S’il prône désormais la «tolérance zéro» à l’égard de la délinquance, il envisageait dans son livre «Révolution» que le vol, sauf circonstances aggravantes, ne soit plus passible d’une peine de prison.

Deux polémiques en une semaine

Jeudi, Emmanuel Macron avait jugé que les opposants au mariage homosexuel avaient été «humiliés» durant le quinquennat. Ses propos ont provoqué un tollé à gauche et chez les associations LGBT, le poussant samedi à faire un mea culpa dans L’Obs en promettant à «la communauté homosexuelle», elle aussi «humiliée», de «toujours trouver en (lui) un défenseur». Il s’est par ailleurs dit favorable à la procréation médicalement assistée (PMA) pour les couples lesbiens, une mesure honnie par «la Manif pour tous».
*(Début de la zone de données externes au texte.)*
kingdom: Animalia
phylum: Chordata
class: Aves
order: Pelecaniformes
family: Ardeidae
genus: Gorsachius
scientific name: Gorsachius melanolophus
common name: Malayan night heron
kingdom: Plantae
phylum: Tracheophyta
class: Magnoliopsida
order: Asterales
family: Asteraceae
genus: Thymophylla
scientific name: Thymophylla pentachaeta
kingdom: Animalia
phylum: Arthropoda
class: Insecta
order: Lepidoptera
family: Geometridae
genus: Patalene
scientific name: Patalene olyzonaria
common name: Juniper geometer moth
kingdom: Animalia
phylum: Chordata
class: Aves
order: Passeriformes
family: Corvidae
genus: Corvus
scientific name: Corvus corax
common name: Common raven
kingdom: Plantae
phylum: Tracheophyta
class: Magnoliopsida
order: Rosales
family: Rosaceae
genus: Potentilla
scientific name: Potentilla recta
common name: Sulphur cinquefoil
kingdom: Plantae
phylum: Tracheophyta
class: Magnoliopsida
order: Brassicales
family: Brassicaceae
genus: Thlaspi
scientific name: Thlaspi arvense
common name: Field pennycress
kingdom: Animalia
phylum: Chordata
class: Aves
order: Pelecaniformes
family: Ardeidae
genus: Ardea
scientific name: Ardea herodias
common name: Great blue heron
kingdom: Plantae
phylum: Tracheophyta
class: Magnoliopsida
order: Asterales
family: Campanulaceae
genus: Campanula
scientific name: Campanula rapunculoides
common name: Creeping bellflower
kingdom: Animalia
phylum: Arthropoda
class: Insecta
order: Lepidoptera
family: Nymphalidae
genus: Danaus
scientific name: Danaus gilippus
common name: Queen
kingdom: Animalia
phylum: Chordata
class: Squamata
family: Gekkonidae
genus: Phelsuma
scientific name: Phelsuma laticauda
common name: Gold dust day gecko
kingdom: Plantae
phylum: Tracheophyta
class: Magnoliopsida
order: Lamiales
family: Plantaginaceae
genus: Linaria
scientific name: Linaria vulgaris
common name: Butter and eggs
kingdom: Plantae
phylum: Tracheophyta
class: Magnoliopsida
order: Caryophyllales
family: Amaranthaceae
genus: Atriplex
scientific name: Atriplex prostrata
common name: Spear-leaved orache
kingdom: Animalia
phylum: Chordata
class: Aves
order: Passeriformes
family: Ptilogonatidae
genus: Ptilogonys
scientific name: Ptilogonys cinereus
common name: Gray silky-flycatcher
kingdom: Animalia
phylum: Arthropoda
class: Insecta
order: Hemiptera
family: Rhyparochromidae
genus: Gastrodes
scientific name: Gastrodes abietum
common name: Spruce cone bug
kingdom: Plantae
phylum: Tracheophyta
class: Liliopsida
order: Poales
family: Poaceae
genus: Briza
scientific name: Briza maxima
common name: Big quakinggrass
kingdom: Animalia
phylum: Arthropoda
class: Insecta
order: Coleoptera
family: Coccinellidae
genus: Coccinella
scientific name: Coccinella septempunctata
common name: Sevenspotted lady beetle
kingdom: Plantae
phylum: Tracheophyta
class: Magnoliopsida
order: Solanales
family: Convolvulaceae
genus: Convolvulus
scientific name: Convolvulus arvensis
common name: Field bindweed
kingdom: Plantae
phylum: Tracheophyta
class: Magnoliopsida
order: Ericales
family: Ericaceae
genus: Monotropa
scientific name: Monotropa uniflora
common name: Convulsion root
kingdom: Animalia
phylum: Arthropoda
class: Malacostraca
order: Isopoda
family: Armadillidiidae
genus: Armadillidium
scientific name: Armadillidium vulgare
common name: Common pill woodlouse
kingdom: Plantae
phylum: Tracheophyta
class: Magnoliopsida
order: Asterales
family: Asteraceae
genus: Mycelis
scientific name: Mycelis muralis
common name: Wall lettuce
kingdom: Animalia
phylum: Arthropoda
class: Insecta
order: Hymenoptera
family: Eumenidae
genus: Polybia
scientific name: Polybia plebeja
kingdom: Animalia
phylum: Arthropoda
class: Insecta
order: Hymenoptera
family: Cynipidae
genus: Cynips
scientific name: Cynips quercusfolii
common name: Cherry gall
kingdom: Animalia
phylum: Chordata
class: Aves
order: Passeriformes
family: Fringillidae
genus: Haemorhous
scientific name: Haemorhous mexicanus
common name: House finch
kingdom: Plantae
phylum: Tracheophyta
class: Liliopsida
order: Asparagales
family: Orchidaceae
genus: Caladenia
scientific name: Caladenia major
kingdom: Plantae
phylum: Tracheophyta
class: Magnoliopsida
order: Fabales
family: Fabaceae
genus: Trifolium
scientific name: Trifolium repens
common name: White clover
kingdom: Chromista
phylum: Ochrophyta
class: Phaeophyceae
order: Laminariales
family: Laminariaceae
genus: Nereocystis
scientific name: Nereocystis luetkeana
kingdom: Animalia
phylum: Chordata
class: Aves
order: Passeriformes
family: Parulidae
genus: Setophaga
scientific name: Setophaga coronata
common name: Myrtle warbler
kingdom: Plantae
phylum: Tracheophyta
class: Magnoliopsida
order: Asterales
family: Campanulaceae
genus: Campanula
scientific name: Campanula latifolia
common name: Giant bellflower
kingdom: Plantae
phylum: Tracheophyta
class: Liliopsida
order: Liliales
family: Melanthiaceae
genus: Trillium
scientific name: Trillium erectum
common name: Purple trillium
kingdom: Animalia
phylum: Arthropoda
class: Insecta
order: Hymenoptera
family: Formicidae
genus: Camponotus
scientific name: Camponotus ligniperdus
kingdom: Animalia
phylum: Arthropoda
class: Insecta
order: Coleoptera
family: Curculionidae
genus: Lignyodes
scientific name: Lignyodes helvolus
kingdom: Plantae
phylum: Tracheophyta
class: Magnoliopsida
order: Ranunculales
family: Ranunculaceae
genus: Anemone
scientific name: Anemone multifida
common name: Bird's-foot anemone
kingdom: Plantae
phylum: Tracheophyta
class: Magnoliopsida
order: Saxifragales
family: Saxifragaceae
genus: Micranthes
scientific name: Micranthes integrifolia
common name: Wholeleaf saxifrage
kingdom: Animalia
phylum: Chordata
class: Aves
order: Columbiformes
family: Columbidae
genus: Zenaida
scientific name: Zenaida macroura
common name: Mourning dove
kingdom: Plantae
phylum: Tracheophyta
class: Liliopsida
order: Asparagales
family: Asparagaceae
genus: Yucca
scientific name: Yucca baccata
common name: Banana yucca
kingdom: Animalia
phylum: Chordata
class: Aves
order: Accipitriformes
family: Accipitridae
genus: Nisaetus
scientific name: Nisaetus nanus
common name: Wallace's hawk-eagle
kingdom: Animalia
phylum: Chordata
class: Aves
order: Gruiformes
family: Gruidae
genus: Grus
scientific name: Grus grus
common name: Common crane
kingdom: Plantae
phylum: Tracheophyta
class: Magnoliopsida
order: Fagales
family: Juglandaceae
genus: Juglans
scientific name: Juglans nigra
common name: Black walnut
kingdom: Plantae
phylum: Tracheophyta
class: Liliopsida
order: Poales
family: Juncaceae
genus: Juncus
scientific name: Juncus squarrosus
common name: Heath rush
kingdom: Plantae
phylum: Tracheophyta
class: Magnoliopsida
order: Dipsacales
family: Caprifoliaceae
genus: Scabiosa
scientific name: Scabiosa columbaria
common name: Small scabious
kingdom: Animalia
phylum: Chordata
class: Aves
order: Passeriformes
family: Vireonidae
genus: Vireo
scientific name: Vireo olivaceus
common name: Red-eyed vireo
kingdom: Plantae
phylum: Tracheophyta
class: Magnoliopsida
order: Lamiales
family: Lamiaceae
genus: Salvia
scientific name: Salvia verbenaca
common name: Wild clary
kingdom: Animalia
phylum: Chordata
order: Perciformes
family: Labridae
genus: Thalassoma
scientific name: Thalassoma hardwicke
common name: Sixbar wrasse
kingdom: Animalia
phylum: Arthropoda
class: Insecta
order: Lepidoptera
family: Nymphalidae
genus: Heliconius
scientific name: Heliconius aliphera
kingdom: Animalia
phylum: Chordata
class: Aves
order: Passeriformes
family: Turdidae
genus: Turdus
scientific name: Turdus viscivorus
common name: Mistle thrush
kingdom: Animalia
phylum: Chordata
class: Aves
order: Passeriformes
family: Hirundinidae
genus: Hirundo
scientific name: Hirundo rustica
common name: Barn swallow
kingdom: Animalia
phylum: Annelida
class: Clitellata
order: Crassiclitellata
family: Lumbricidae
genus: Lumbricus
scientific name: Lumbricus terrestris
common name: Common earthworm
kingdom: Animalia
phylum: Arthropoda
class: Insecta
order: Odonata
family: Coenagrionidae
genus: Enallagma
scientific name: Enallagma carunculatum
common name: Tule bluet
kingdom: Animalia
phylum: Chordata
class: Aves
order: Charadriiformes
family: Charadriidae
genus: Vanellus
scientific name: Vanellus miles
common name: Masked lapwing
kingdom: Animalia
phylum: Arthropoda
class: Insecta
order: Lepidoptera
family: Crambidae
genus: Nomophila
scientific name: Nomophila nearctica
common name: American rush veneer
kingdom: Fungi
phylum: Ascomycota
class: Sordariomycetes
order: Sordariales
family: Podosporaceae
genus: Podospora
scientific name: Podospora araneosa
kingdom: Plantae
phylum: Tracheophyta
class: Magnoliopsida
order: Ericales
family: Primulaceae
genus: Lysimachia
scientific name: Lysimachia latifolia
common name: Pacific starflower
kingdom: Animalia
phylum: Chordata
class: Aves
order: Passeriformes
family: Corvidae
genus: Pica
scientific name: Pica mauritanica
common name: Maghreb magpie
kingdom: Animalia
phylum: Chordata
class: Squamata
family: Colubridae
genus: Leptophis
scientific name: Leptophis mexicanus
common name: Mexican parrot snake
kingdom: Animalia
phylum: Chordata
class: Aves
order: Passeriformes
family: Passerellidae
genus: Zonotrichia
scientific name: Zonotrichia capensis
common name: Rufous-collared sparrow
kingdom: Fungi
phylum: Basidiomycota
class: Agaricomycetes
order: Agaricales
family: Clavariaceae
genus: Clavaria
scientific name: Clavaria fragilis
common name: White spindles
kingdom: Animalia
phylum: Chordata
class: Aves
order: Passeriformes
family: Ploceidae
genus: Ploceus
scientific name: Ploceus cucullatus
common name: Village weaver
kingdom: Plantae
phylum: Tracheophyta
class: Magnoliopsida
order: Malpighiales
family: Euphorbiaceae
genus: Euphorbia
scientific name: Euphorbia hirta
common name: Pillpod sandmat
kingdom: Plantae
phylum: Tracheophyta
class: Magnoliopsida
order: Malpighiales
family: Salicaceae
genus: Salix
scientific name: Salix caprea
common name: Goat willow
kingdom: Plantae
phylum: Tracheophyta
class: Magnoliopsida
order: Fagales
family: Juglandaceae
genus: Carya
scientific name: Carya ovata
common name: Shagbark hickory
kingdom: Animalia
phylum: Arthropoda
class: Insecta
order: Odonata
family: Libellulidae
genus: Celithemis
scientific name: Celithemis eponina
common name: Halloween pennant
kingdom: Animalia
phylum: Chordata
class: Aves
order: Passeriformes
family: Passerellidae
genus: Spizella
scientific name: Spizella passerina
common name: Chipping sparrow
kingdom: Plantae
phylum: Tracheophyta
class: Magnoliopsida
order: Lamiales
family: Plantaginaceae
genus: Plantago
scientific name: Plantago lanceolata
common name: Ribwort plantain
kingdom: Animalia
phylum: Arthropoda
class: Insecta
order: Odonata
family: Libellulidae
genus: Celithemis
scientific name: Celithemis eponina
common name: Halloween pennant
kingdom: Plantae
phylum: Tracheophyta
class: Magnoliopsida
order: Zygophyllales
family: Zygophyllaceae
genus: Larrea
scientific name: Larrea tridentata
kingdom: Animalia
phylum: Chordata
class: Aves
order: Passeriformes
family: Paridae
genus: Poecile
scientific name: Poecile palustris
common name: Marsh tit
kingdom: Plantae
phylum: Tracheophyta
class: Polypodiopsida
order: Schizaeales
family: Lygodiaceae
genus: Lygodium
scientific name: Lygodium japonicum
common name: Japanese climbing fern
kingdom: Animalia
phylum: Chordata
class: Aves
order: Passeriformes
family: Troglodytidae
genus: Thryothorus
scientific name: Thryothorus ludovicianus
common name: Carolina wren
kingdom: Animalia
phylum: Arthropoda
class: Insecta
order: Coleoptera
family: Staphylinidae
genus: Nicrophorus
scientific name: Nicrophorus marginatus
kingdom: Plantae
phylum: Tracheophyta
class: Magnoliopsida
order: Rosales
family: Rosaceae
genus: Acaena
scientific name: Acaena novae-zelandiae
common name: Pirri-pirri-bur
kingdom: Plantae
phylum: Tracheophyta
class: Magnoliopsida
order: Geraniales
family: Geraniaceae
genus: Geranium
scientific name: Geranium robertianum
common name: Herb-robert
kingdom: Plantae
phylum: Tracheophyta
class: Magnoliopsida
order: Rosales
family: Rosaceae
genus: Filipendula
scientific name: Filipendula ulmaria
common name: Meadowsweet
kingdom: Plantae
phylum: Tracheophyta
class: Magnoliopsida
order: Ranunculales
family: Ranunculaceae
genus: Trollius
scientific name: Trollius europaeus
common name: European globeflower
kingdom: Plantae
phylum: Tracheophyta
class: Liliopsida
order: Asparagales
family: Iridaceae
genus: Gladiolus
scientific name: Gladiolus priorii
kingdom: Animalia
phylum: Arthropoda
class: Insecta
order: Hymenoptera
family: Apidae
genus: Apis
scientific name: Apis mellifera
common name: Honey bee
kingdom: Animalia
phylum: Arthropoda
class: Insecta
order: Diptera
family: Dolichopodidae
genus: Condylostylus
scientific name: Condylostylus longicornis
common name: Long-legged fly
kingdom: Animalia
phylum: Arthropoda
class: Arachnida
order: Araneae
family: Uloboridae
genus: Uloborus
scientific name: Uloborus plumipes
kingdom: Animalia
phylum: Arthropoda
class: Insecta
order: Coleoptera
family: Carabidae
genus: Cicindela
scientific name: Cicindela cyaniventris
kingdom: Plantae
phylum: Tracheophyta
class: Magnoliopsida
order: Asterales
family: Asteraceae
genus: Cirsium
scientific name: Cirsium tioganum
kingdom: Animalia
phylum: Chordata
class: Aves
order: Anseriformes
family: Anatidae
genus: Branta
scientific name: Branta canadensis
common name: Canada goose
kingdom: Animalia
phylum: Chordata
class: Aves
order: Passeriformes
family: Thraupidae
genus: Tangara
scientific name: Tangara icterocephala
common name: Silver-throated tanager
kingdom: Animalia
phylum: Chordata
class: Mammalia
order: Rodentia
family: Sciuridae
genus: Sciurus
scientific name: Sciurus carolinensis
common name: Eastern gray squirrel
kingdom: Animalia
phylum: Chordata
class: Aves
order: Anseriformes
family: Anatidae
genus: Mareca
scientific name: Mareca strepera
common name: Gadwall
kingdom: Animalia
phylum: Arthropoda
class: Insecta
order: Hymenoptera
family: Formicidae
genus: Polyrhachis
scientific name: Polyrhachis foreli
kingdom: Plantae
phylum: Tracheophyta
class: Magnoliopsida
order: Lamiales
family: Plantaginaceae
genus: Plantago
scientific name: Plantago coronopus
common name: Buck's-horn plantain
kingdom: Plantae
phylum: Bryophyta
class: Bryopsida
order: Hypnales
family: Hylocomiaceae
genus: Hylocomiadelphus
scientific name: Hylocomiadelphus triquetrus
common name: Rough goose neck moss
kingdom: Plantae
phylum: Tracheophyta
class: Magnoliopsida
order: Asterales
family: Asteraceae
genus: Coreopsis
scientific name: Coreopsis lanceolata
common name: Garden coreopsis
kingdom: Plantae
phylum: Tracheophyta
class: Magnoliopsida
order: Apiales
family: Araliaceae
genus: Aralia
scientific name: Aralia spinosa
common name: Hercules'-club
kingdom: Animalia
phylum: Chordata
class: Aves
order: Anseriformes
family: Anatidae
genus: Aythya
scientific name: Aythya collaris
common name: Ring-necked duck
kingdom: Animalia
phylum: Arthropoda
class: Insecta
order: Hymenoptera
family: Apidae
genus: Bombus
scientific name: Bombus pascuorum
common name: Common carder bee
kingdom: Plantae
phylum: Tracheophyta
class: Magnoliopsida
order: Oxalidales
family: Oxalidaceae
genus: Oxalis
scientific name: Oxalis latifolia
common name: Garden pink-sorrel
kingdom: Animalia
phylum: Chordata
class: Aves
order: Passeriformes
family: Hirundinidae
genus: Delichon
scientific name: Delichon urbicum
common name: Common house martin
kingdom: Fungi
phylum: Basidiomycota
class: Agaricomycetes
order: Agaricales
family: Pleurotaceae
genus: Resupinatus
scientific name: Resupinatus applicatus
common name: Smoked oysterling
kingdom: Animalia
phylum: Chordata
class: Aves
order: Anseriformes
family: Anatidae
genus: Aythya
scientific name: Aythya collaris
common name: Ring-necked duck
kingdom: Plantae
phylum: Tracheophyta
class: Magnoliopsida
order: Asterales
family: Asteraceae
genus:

En qualifiant en début de semaine en Algérie la colonisation de «crime contre l’humanité», le candidat a déclenché une autre polémique qui l’a contraint à s’expliquer, face à l’offensive portée par la droite et le Front national. Dans un sud-est de la France qui accueille une grande partie des pieds-noirs et de leurs descendants, Emmanuel Macron a dû affronter l’émoi de certains d’entre eux, venus l’interpeller vendredi lors de son passage à Carpentras (Vaucluse).